#### LISTED ENTRIES ####
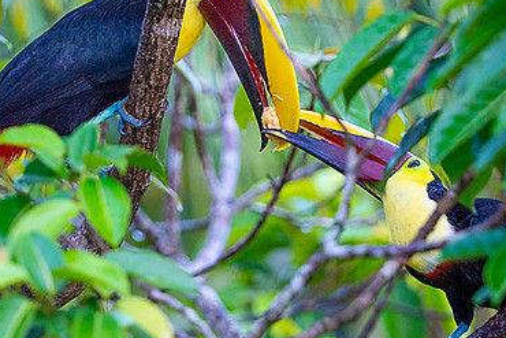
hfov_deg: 2.9
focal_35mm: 708
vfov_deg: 1.9
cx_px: 176
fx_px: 9955
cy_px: 171
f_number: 4
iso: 800
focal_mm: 240
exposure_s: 1/800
####
- **WRITTEN TASK**: Please retype all of the material exactly, skipping whatever images it holds.

- **FINAL ANSWER**:
hfov_deg: 2.9
focal_35mm: 708
vfov_deg: 1.9
cx_px: 176
fx_px: 9955
cy_px: 171
f_number: 4
iso: 800
focal_mm: 240
exposure_s: 1/800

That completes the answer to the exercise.